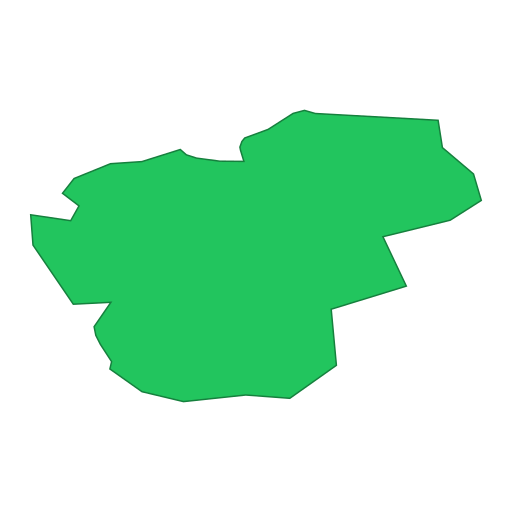 the border of Aglonas
{"feature_id": "LVA-5748", "entity_name": "Aglonas", "entity_type": "Municipality", "adm_level": 1, "iso_a3": "LVA", "parent_name": "Latvia", "parent_adm1": "", "projection": "robinson", "projection_center": [27.078, 56.097], "detail": "fine", "context": "isolated", "style": "filled", "palette": "green", "viewbox_px": 512, "rotation_deg": 0, "n_neighbors": 0, "source": "natural_earth", "source_scale": "10m", "svg_char_len": 627}
<svg xmlns="http://www.w3.org/2000/svg" viewBox="0 0 512 512"><path d="M180.3,149.5L186.3,154.8L196.5,158.1L219.9,161.2L243.9,161.4L240.5,150.2L239.9,147.1L241.9,141.5L244.7,138.0L268.1,129.4L293.1,113.4L304.5,110.4L315.3,113.5L438.1,120.3L442.4,147.6L473.5,174.0L481.3,200.4L450.2,220.2L382.9,236.7L406.3,286.1L331.2,309.2L336.4,365.3L289.8,398.3L245.7,395.0L183.5,401.6L142.0,391.7L109.9,369.0L111.6,361.6L100.4,344.4L95.8,335.3L94.1,326.7L110.9,302.3L73.3,304.2L33.0,245.1L30.7,214.8L70.7,220.7L79.0,205.9L62.5,193.3L74.1,178.5L110.5,163.7L141.9,161.6L180.3,149.5Z" fill="#22c55e" stroke="#15803d" stroke-width="1.5"/></svg>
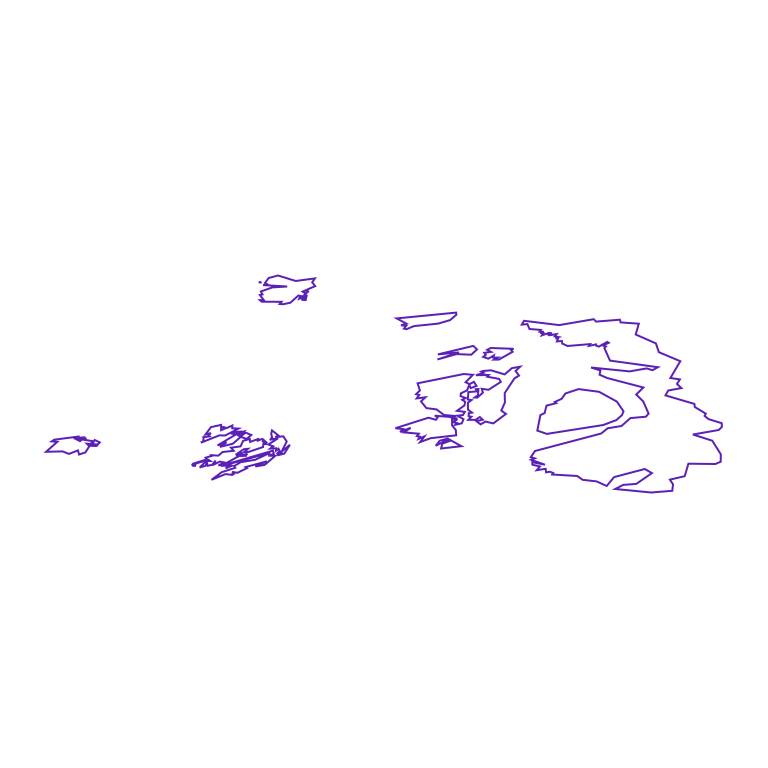 Lurøy nor, Norway
{"feature_id": "86288312B55953165899475", "entity_name": "Lurøy nor", "entity_type": "district", "adm_level": 2, "iso_a3": "NOR", "parent_name": "Norway", "parent_adm1": "", "projection": "equal_earth", "projection_center": [12.805, 66.444], "detail": "fine", "context": "isolated", "style": "outline", "palette": "violet", "viewbox_px": 768, "rotation_deg": 0, "n_neighbors": 0, "source": "geoboundaries", "source_scale": "gbopen_adm2", "svg_char_len": 6100}
<svg xmlns="http://www.w3.org/2000/svg" viewBox="0 0 768 768"><path d="M521.8,324.6L527.4,324.1L529.5,329.0L540.8,329.9L539.6,331.6L543.9,331.9L540.2,333.0L543.3,333.2L542.0,335.3L549.2,332.8L552.0,333.4L547.5,334.1L549.2,335.3L556.6,334.1L554.8,336.4L558.6,337.1L555.5,338.3L558.0,338.6L556.9,341.4L561.9,341.0L562.2,343.5L567.5,346.0L590.1,344.1L589.0,345.9L596.0,344.4L596.1,345.6L598.9,346.6L607.2,341.9L608.7,342.8L602.9,345.5L605.9,346.5L604.4,348.1L610.0,360.6L657.9,367.2L652.5,370.2L646.7,368.4L629.6,371.4L591.0,367.5L600.4,370.5L599.6,374.7L607.1,378.0L643.4,387.5L636.2,394.5L643.2,401.4L648.6,413.6L645.9,416.7L630.4,418.1L621.5,426.0L607.6,428.3L601.2,433.5L535.0,451.0L530.8,457.2L534.7,458.3L531.1,459.8L545.0,464.7L532.3,462.2L532.4,464.7L539.9,466.5L536.7,470.2L545.6,468.8L546.1,472.4L549.9,471.7L553.2,473.0L552.2,474.5L577.2,476.0L582.6,479.8L596.6,481.4L606.7,486.0L614.1,477.1L644.8,469.0L651.9,473.1L636.3,483.9L623.1,484.9L615.2,489.0L651.2,492.5L672.3,490.8L673.0,484.3L669.9,479.6L684.7,476.2L688.4,463.7L715.4,464.0L720.7,461.7L720.8,454.3L712.3,440.7L692.9,434.5L718.7,430.0L721.9,426.9L721.7,423.2L708.5,419.1L704.6,415.9L705.8,413.7L694.8,407.0L694.4,403.9L665.5,395.4L668.2,390.5L681.4,388.1L677.0,383.9L679.9,379.4L670.4,378.0L680.3,361.2L658.9,352.2L655.9,343.4L635.7,334.5L638.8,323.7L620.6,322.4L619.9,319.7L596.1,321.6L593.7,319.2L559.2,325.1L524.0,320.8L521.8,324.6ZM599.1,391.8L578.6,389.1L565.4,393.5L561.7,398.8L554.8,402.0L556.2,403.2L546.5,405.6L544.6,413.1L540.4,415.1L537.3,430.6L546.8,433.9L603.3,425.0L616.3,420.1L622.0,415.1L623.5,411.3L616.9,401.6L599.1,391.8ZM463.8,374.0L417.6,383.3L419.9,390.5L416.1,394.2L419.2,395.0L416.7,398.4L425.4,397.3L421.0,401.4L426.4,408.1L436.5,409.4L444.0,415.0L455.5,416.0L452.8,418.0L456.0,418.3L453.4,420.3L455.7,419.3L456.6,419.8L453.4,422.2L456.9,423.0L455.2,424.8L461.8,423.3L463.5,419.2L457.6,415.7L463.0,415.0L464.8,411.9L457.0,410.8L464.5,405.4L465.1,401.7L462.2,399.8L465.7,398.0L460.6,396.1L460.8,393.4L467.1,390.3L469.2,385.0L470.8,388.1L476.5,385.9L473.9,381.8L469.6,384.2L465.6,382.2L472.9,374.8L463.8,374.0ZM515.6,371.0L520.1,366.7L512.0,368.1L504.6,374.4L491.0,370.3L483.0,371.0L481.2,371.6L483.6,372.9L475.9,375.2L488.7,375.0L487.2,376.7L499.1,378.9L500.8,381.9L488.5,389.8L481.7,388.8L482.9,392.6L477.4,397.6L474.7,397.5L477.9,395.3L478.5,389.0L475.8,389.2L476.9,391.4L468.4,392.1L467.8,399.5L471.5,400.1L467.9,402.7L468.0,409.7L472.0,412.6L468.7,413.2L468.7,416.3L471.4,416.7L468.3,419.9L475.5,419.9L479.8,417.0L482.7,419.7L476.3,421.1L480.6,424.4L485.5,421.6L493.3,423.4L506.0,413.9L501.3,410.6L504.9,402.5L504.7,393.1L514.5,378.3L519.0,375.6L515.6,371.0ZM263.1,285.1L287.2,286.5L272.3,287.4L260.9,291.5L262.5,294.4L259.9,295.0L263.7,300.0L259.9,300.2L261.8,301.7L281.5,301.8L279.7,304.0L283.3,304.2L290.4,302.7L298.4,295.5L303.0,296.6L299.9,297.1L299.1,298.8L304.2,296.9L304.8,298.7L301.5,299.8L305.6,300.1L306.9,294.8L306.1,296.4L303.0,296.2L308.8,290.9L305.0,293.1L302.6,291.6L315.2,286.1L312.2,282.4L314.9,278.4L295.8,281.0L278.0,275.5L268.7,278.0L265.0,282.9L267.6,284.5L263.1,285.1ZM452.0,417.1L434.7,415.7L437.9,417.0L435.9,419.8L428.5,417.7L395.4,428.2L403.1,429.1L400.1,432.0L410.7,427.8L404.1,432.4L418.8,433.7L416.9,436.1L419.7,436.6L418.5,438.9L424.4,436.4L420.1,442.1L430.6,438.2L456.2,435.3L455.8,430.0L452.1,425.4L452.0,417.1ZM259.2,438.6L250.1,441.9L249.8,439.0L243.2,440.8L240.5,446.4L231.0,447.7L233.7,450.8L222.6,452.0L218.4,455.6L209.8,455.1L211.7,455.9L205.6,457.7L207.0,459.3L193.0,463.7L191.8,465.2L192.7,464.8L194.5,465.0L191.9,465.6L195.0,465.9L195.7,463.6L208.4,459.7L210.3,461.0L205.9,461.3L199.7,467.5L205.4,465.8L206.9,462.6L207.6,465.8L212.0,464.9L215.5,460.6L214.4,464.3L219.8,461.6L224.2,462.5L218.4,465.4L223.7,464.5L239.1,456.0L246.8,455.8L245.1,455.6L247.5,453.9L239.7,455.5L242.5,452.8L236.8,455.3L236.3,454.3L243.9,449.2L248.0,448.8L244.2,452.1L248.7,451.9L263.1,447.0L263.3,444.0L265.5,444.0L262.1,440.6L267.3,443.2L262.4,438.9L256.7,441.0L259.2,438.6ZM79.6,436.4L54.2,439.7L51.7,441.4L57.3,441.8L46.1,451.8L62.5,451.4L69.0,453.9L78.0,450.4L79.0,454.5L85.4,452.4L89.6,445.8L95.8,446.0L98.0,445.3L88.8,445.6L86.8,443.7L97.7,444.5L99.8,442.4L94.7,440.0L92.6,443.7L91.0,443.4L93.1,441.2L83.4,439.7L86.6,438.4L82.4,439.3L80.0,441.2L77.0,439.6L80.5,439.0L76.5,439.3L85.4,437.2L73.4,438.3L79.6,436.4ZM396.7,318.4L406.5,323.7L401.0,325.3L406.2,325.8L404.0,328.6L406.5,329.2L414.0,326.1L438.2,323.6L450.1,320.1L456.4,314.7L456.1,312.6L396.7,318.4ZM272.9,450.7L220.7,465.9L228.1,465.5L225.8,468.3L231.9,465.7L228.4,465.3L231.2,463.4L270.3,452.7L255.2,459.8L240.6,462.2L234.2,466.1L235.2,467.8L221.7,472.2L211.5,479.8L225.4,474.1L232.2,474.9L234.8,473.3L232.3,473.9L232.9,472.0L237.4,472.8L246.9,468.2L245.5,467.1L266.9,461.3L255.3,466.5L264.6,464.9L275.3,455.8L268.3,455.7L273.8,454.0L272.9,450.7ZM221.1,424.9L211.0,427.1L205.5,434.4L211.0,433.1L208.5,435.0L209.8,436.3L203.3,437.2L203.6,440.7L200.9,442.7L219.3,435.4L225.2,435.5L238.5,428.6L232.2,428.3L232.4,425.5L226.8,428.0L222.2,426.7L224.4,428.8L221.1,430.2L221.1,424.9ZM278.3,435.4L272.0,430.4L271.2,433.5L272.2,438.0L270.5,438.4L272.0,438.6L269.7,439.8L278.1,438.3L268.3,444.5L273.2,446.3L270.2,448.6L276.2,448.3L276.0,450.7L278.5,448.7L279.6,450.8L276.7,454.2L281.3,451.8L281.6,452.9L277.3,455.4L284.3,453.6L289.9,444.8L281.6,451.7L286.7,441.5L283.3,436.3L275.3,437.2L278.3,435.4ZM513.7,348.8L490.7,348.0L487.2,349.8L491.0,351.9L484.3,352.8L485.8,354.9L483.2,356.9L488.3,358.7L493.9,355.4L493.2,357.6L497.7,357.6L494.3,359.6L498.8,359.6L512.6,351.8L510.7,349.6L513.7,348.8ZM473.3,345.9L437.9,354.4L459.0,352.4L437.4,359.5L456.4,354.1L471.3,354.7L477.0,349.4L473.3,345.9ZM243.8,431.6L238.7,433.3L239.7,436.2L235.9,433.9L239.3,431.7L234.8,432.0L232.5,433.8L235.9,434.5L217.5,445.4L226.7,442.3L219.9,446.9L232.7,443.8L240.8,436.8L246.6,438.9L251.3,435.0L245.6,432.6L242.3,435.2L240.5,435.4L243.8,431.6ZM447.7,438.6L439.8,440.7L435.7,445.8L446.1,440.4L448.8,441.3L442.3,443.6L441.1,448.5L461.4,446.2L447.7,438.6ZM260.3,282.0L258.8,282.3L261.4,282.7L260.3,282.0Z" fill="none" stroke="#5b21b6" stroke-width="2"/></svg>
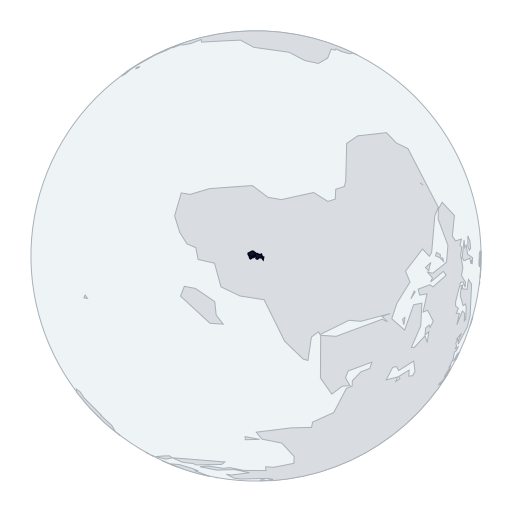 globe centered on Luapula, rotated 109°
{"feature_id": "ZMB-514", "entity_name": "Luapula", "entity_type": "Province", "adm_level": 1, "iso_a3": "ZMB", "parent_name": "Zambia", "parent_adm1": "", "projection": "orthographic", "projection_center": [29.278, -10.414], "detail": "fine", "context": "on_globe", "style": "filled", "palette": "ink", "viewbox_px": 512, "rotation_deg": 109, "n_neighbors": 0, "source": "natural_earth", "source_scale": "10m", "svg_char_len": 7767}
<svg xmlns="http://www.w3.org/2000/svg" viewBox="0 0 512 512"><g transform="rotate(109 256 256)"><circle cx="256" cy="256" r="225" fill="#eef3f6" stroke="#a8b0b8"/><path d="M32.8,225.6L32.4,230.4L34.3,233.1L34.8,241.7L34.2,248.1L35.7,248.4L35.8,252.2L45.6,252.7L53.6,259.7L55.3,273.3L52.6,291.2L59.4,326.0L56.9,340.9L62.5,355.0L71.5,377.1L69.2,378.3L76.3,386.8L80.3,393.8L80.6,395.8L86.2,402.5L86.6,403.9L90.3,407.3L99.3,417.4L106.3,423.5L114.9,431.3L119.5,434.6L119.8,435.1L122.2,437.0L125.2,439.2L122.6,437.6L110.0,427.6L98.1,416.7L87.0,405.0L76.8,392.5L67.5,379.4L59.2,365.6L51.9,351.3L45.6,336.4L40.4,321.2L36.3,305.6L33.3,289.8L31.4,273.8L30.7,257.7L31.2,241.6L32.8,225.6ZM129.8,441.8L123.9,438.5L126.0,439.7L120.6,435.5L126.2,438.6L129.8,441.8ZM116.8,430.5L114.6,427.5L116.1,428.2L118.0,430.5L116.8,430.5ZM463.5,168.2L463.5,169.6L464.7,173.1L461.6,167.0L462.3,172.2L471.8,197.7L473.2,204.2L472.0,213.0L471.1,208.0L463.0,191.6L464.9,206.6L471.2,223.3L473.5,240.4L470.1,232.8L467.4,217.8L464.5,211.5L462.8,198.1L455.7,176.8L452.1,178.2L450.0,170.4L439.7,152.7L433.2,154.6L424.5,170.7L427.2,190.7L422.5,198.4L407.1,166.9L400.0,147.7L394.6,148.4L378.7,131.5L351.6,127.4L347.7,122.7L342.6,124.3L331.4,119.1L325.3,111.8L318.6,111.9L334.8,131.5L342.0,131.7L347.9,125.0L351.1,132.1L361.9,139.4L350.3,155.4L309.9,169.0L305.9,154.1L274.6,116.0L275.4,112.1L275.3,111.6L274.9,110.8L272.2,117.2L266.7,110.4L283.6,135.6L286.5,147.1L309.4,169.9L307.3,172.2L314.6,177.2L337.9,172.9L338.1,177.9L327.2,201.2L294.7,234.1L299.0,258.1L296.6,279.0L276.3,292.9L278.1,309.6L267.7,315.6L267.0,325.2L258.6,335.7L244.6,346.0L220.7,347.2L219.2,338.3L207.3,321.7L190.6,282.4L196.6,263.9L194.4,250.3L177.2,222.2L181.0,205.8L176.4,199.6L166.9,202.3L161.5,195.1L155.8,195.6L120.0,206.9L109.3,199.0L96.9,172.8L103.5,160.0L105.0,147.3L150.6,99.5L159.9,100.0L195.4,91.1L199.8,92.0L195.2,100.8L221.6,109.7L230.5,101.9L254.8,107.4L271.1,107.2L277.7,91.3L250.8,91.1L246.6,83.8L268.4,77.5L291.9,79.3L290.9,76.6L276.4,70.2L282.1,66.0L271.4,67.9L275.5,70.5L268.9,72.1L264.8,69.8L267.0,68.2L260.0,67.1L251.4,76.1L254.6,79.8L236.1,82.0L239.7,88.5L234.6,91.9L226.5,82.2L227.6,78.6L212.3,70.0L209.5,73.8L223.8,82.5L219.2,82.0L215.5,88.4L214.7,83.2L199.9,73.8L183.4,78.0L161.8,95.8L152.3,98.8L144.6,97.5L153.1,81.6L173.4,76.8L176.7,72.2L173.1,67.3L179.6,66.6L180.6,64.3L188.3,62.9L199.7,56.6L207.7,55.3L212.7,49.3L217.4,48.1L213.1,51.7L214.3,54.0L234.1,52.4L238.1,51.1L239.8,47.6L245.0,48.0L244.1,45.0L255.7,43.7L240.8,43.0L242.3,40.0L249.6,37.9L247.4,37.1L235.6,40.7L233.2,42.5L235.5,44.0L226.9,50.0L220.0,51.5L218.9,45.6L209.0,47.5L212.5,43.0L242.4,34.2L254.6,33.1L273.6,36.1L270.5,37.2L262.1,36.5L269.4,39.3L269.0,38.0L273.4,38.7L275.9,37.0L279.1,37.5L276.2,35.3L280.4,35.8L282.2,37.1L289.6,36.0L298.5,37.2L298.7,36.8L296.3,36.0L309.2,38.7L308.7,38.3L304.3,37.2L300.5,36.0L298.8,35.1L303.4,36.0L304.6,36.4L314.0,39.3L316.5,40.9L318.2,41.3L317.1,40.2L305.6,36.6L303.3,35.9L309.3,37.4L306.9,36.7L307.2,36.7L311.8,37.8L305.5,36.2L321.4,40.4L336.9,45.8L352.1,52.2L366.7,59.8L380.7,68.4L394.0,78.0L406.7,88.5L418.5,99.9L429.4,112.2L439.5,125.2L448.5,139.0L456.5,153.3L463.5,168.2ZM134.6,121.0L133.3,124.7L134.6,121.0ZM316.8,90.5L330.8,92.6L324.3,82.8L329.1,83.0L325.1,79.9L323.8,82.1L314.0,74.1L319.9,72.4L318.1,68.9L313.3,68.1L304.0,72.7L317.9,83.8L314.8,87.2L316.8,90.5ZM178.8,55.6L181.2,56.1L177.9,58.8L167.9,62.3L172.5,58.4L178.8,55.6ZM185.4,56.5L187.1,50.7L193.4,48.9L189.6,50.8L193.5,50.1L188.5,53.1L192.8,57.8L190.2,60.6L173.1,64.5L180.1,61.4L177.3,60.8L185.4,56.5ZM180.3,45.1L181.1,44.2L193.7,41.1L191.5,42.4L181.4,45.5L178.0,45.9L180.3,45.1ZM210.4,35.4L210.2,35.4L207.7,35.9L210.4,35.4ZM204.1,36.8L202.0,37.3L200.6,37.6L198.0,38.4L197.4,38.5L193.1,39.7L196.0,39.0L177.5,44.8L204.1,36.8ZM205.1,88.5L208.5,88.6L213.9,87.8L211.7,92.1L205.1,88.5ZM194.7,82.1L197.8,81.3L197.4,86.3L193.8,86.5L194.7,82.1ZM200.0,76.9L198.1,80.8L197.0,78.8L200.0,76.9ZM216.1,51.1L219.5,50.3L219.7,51.1L217.6,52.5L216.1,51.1ZM249.1,30.8L250.2,30.8L245.2,31.2L242.8,31.2L243.9,31.1L243.2,31.1L249.1,30.8ZM272.9,93.9L268.0,96.8L265.6,95.3L267.8,94.6L272.9,93.9ZM238.2,93.8L246.0,95.6L237.5,95.0L238.2,93.8ZM250.2,30.9L249.2,30.9L252.2,30.9L250.2,30.9ZM351.0,401.5L351.6,405.1L348.5,404.9L351.0,401.5ZM334.6,277.6L318.5,314.3L308.0,313.9L306.4,302.6L312.6,280.1L324.9,274.4L331.1,264.8L334.6,277.6ZM478.1,292.6L477.8,295.4L477.6,296.4L478.1,292.6ZM478.7,287.0L478.7,289.4L478.3,289.0L478.7,287.0ZM478.6,290.9L478.6,290.4L478.6,290.5L478.6,290.9ZM478.4,285.7L475.1,278.2L473.1,272.7L474.1,269.5L477.4,275.0L478.4,285.7ZM474.0,269.2L470.1,254.3L460.9,218.4L464.3,220.7L473.1,244.8L472.7,247.6L475.0,258.6L474.0,269.2ZM480.5,237.8L480.8,242.1L481.2,252.3L481.0,259.8L480.4,269.3L479.1,264.3L478.2,260.9L477.6,247.1L478.0,241.4L478.9,243.1L479.5,227.8L479.9,231.3L480.5,237.8ZM428.2,192.9L433.2,206.3L430.3,207.5L428.2,192.9ZM478.5,221.0L478.7,222.3L478.4,220.4L478.5,221.0ZM466.8,179.0L466.0,178.5L464.9,175.4L465.3,174.3L466.8,179.0ZM289.7,33.3L285.7,33.1L286.1,33.8L291.2,35.0L282.3,33.6L281.7,32.5L289.7,33.3ZM443.4,381.0L440.3,382.6L441.8,378.0L446.3,372.0L457.2,349.8L457.2,351.0L463.2,337.1L468.0,331.7L470.2,325.7L463.0,344.9L454.0,363.4L443.4,381.0ZM480.2,278.0L480.3,276.8L481.0,266.5L481.3,259.6L480.2,278.0Z" fill="#d9dde1" stroke="#a8b0b8" stroke-width="1"/><path d="M253.3,252.6L253.2,252.4L253.1,252.2L253.0,251.9L252.8,251.8L252.6,251.7L252.4,251.5L252.5,251.4L253.0,251.1L253.4,250.8L254.0,250.2L254.5,249.5L254.7,249.2L254.7,248.8L254.5,248.5L254.5,248.4L257.2,248.0L257.0,248.3L256.9,248.4L256.9,248.5L256.7,248.5L256.4,248.7L256.3,248.9L256.3,249.0L256.2,249.0L256.1,249.3L256.0,249.7L255.9,250.1L255.7,250.2L255.6,250.3L255.5,250.6L255.4,250.6L255.3,250.8L255.6,250.9L255.6,251.0L255.8,251.0L256.0,251.2L256.1,251.3L256.3,251.4L256.2,251.6L256.3,251.8L256.3,252.0L256.2,252.0L256.2,252.3L256.3,252.5L256.5,252.6L256.8,252.8L257.0,253.0L257.4,253.1L257.5,253.1L257.8,253.2L258.0,253.2L258.1,253.3L258.2,253.5L258.3,253.6L258.5,253.7L258.5,253.8L258.5,254.0L258.4,254.3L258.5,254.6L258.4,254.8L258.3,255.2L258.2,255.3L257.9,255.2L257.7,255.2L257.6,255.3L257.3,255.5L257.2,255.5L256.9,255.6L256.8,255.8L256.6,255.9L256.6,256.0L256.5,256.3L256.5,256.5L256.4,256.7L256.3,256.8L256.2,256.9L256.0,257.0L255.6,257.3L255.6,257.8L255.4,258.0L255.6,258.3L256.0,258.6L256.4,258.8L256.4,258.7L256.5,258.5L256.4,258.3L256.3,258.2L256.2,257.9L256.3,257.9L257.4,257.3L257.5,257.3L257.9,257.5L258.0,257.6L258.1,257.8L258.3,258.1L258.4,258.4L258.1,259.9L258.3,259.7L258.5,259.5L258.6,259.4L259.2,259.3L259.3,259.3L260.5,260.2L260.5,260.3L260.5,260.5L259.8,261.5L259.7,261.6L258.1,261.8L257.9,261.9L257.9,262.0L257.9,262.3L258.0,262.4L258.0,262.5L258.1,262.8L257.8,262.9L257.6,263.0L257.4,263.1L257.2,263.0L256.8,263.1L256.7,263.2L256.7,263.4L256.7,263.5L256.8,263.7L256.8,263.8L257.0,263.8L256.9,263.9L256.9,264.0L256.7,264.0L256.5,263.9L256.3,263.8L256.1,263.8L256.0,263.7L255.9,263.7L255.6,263.7L255.4,263.7L255.4,263.8L255.3,263.7L255.2,263.7L254.7,263.0L254.6,262.9L254.4,262.8L254.4,262.7L254.2,262.5L254.1,262.4L254.0,262.2L253.9,262.2L253.7,262.2L253.4,261.9L253.2,261.8L253.2,261.7L252.9,261.4L252.8,261.1L252.7,261.0L252.7,260.9L252.6,260.7L252.5,260.4L252.4,260.3L252.4,260.1L252.5,260.1L252.6,259.8L252.8,259.7L252.7,259.5L252.8,259.4L252.9,259.2L252.9,258.9L253.0,258.9L252.9,258.9L252.9,258.7L253.0,258.5L253.0,258.4L253.0,258.2L253.2,257.9L253.2,257.7L253.3,257.5L253.4,257.4L253.5,257.2L253.8,256.9L253.7,256.9L253.7,256.6L253.5,256.4L253.5,256.2L253.5,255.9L253.4,255.7L253.5,255.7L253.4,255.4L253.3,255.2L253.5,254.9L253.5,254.5L253.5,254.2L253.6,253.8L253.6,253.7L253.8,253.6L253.7,253.5L253.6,253.4L253.5,253.2L253.4,252.9L253.3,252.7L253.3,252.6Z" fill="#0f172a" stroke="#020617" stroke-width="1.5"/></g></svg>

- Exercise aim -
Reproduce the data word for word from its first line down to and including the line that contains "Lurøy nor, Norway". Leave the pictures out.

- Answer -
 the border of Aglonas
{"feature_id": "LVA-5748", "entity_name": "Aglonas", "entity_type": "Municipality", "adm_level": 1, "iso_a3": "LVA", "parent_name": "Latvia", "parent_adm1": "", "projection": "robinson", "projection_center": [27.078, 56.097], "detail": "fine", "context": "isolated", "style": "filled", "palette": "green", "viewbox_px": 512, "rotation_deg": 0, "n_neighbors": 0, "source": "natural_earth", "source_scale": "10m", "svg_char_len": 627}
<svg xmlns="http://www.w3.org/2000/svg" viewBox="0 0 512 512"><path d="M180.3,149.5L186.3,154.8L196.5,158.1L219.9,161.2L243.9,161.4L240.5,150.2L239.9,147.1L241.9,141.5L244.7,138.0L268.1,129.4L293.1,113.4L304.5,110.4L315.3,113.5L438.1,120.3L442.4,147.6L473.5,174.0L481.3,200.4L450.2,220.2L382.9,236.7L406.3,286.1L331.2,309.2L336.4,365.3L289.8,398.3L245.7,395.0L183.5,401.6L142.0,391.7L109.9,369.0L111.6,361.6L100.4,344.4L95.8,335.3L94.1,326.7L110.9,302.3L73.3,304.2L33.0,245.1L30.7,214.8L70.7,220.7L79.0,205.9L62.5,193.3L74.1,178.5L110.5,163.7L141.9,161.6L180.3,149.5Z" fill="#22c55e" stroke="#15803d" stroke-width="1.5"/></svg>
 Lurøy nor, Norway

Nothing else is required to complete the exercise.